_What is required:_ Write out every line of the listing below without any alteration.

Data records:
>> start
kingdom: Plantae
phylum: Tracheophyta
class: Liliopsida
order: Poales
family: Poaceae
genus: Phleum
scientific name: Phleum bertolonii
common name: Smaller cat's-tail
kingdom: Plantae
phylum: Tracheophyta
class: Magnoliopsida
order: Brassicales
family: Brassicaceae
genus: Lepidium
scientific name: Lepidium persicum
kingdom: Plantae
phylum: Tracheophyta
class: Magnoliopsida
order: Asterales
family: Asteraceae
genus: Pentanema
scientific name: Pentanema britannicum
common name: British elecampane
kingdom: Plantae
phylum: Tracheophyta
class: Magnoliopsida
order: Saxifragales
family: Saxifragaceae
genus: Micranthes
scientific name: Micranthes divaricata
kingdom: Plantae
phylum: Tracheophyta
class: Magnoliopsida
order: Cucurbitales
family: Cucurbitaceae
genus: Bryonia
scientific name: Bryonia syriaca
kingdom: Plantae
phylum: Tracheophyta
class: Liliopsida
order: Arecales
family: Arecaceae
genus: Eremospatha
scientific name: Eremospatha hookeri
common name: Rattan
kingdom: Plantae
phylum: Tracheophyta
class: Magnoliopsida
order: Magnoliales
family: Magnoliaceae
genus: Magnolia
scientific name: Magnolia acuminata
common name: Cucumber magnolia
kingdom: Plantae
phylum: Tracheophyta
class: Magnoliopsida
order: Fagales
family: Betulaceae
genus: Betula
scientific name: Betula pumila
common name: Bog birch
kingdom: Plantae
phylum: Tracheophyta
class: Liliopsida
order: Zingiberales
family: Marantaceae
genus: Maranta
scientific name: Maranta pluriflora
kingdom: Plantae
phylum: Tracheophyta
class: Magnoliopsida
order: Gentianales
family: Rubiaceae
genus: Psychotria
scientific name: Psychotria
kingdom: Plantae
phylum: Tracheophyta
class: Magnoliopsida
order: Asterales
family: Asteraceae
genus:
>> end
_Result of the task:_
kingdom: Plantae
phylum: Tracheophyta
class: Liliopsida
order: Poales
family: Poaceae
genus: Phleum
scientific name: Phleum bertolonii
common name: Smaller cat's-tail
kingdom: Plantae
phylum: Tracheophyta
class: Magnoliopsida
order: Brassicales
family: Brassicaceae
genus: Lepidium
scientific name: Lepidium persicum
kingdom: Plantae
phylum: Tracheophyta
class: Magnoliopsida
order: Asterales
family: Asteraceae
genus: Pentanema
scientific name: Pentanema britannicum
common name: British elecampane
kingdom: Plantae
phylum: Tracheophyta
class: Magnoliopsida
order: Saxifragales
family: Saxifragaceae
genus: Micranthes
scientific name: Micranthes divaricata
kingdom: Plantae
phylum: Tracheophyta
class: Magnoliopsida
order: Cucurbitales
family: Cucurbitaceae
genus: Bryonia
scientific name: Bryonia syriaca
kingdom: Plantae
phylum: Tracheophyta
class: Liliopsida
order: Arecales
family: Arecaceae
genus: Eremospatha
scientific name: Eremospatha hookeri
common name: Rattan
kingdom: Plantae
phylum: Tracheophyta
class: Magnoliopsida
order: Magnoliales
family: Magnoliaceae
genus: Magnolia
scientific name: Magnolia acuminata
common name: Cucumber magnolia
kingdom: Plantae
phylum: Tracheophyta
class: Magnoliopsida
order: Fagales
family: Betulaceae
genus: Betula
scientific name: Betula pumila
common name: Bog birch
kingdom: Plantae
phylum: Tracheophyta
class: Liliopsida
order: Zingiberales
family: Marantaceae
genus: Maranta
scientific name: Maranta pluriflora
kingdom: Plantae
phylum: Tracheophyta
class: Magnoliopsida
order: Gentianales
family: Rubiaceae
genus: Psychotria
scientific name: Psychotria
kingdom: Plantae
phylum: Tracheophyta
class: Magnoliopsida
order: Asterales
family: Asteraceae
genus:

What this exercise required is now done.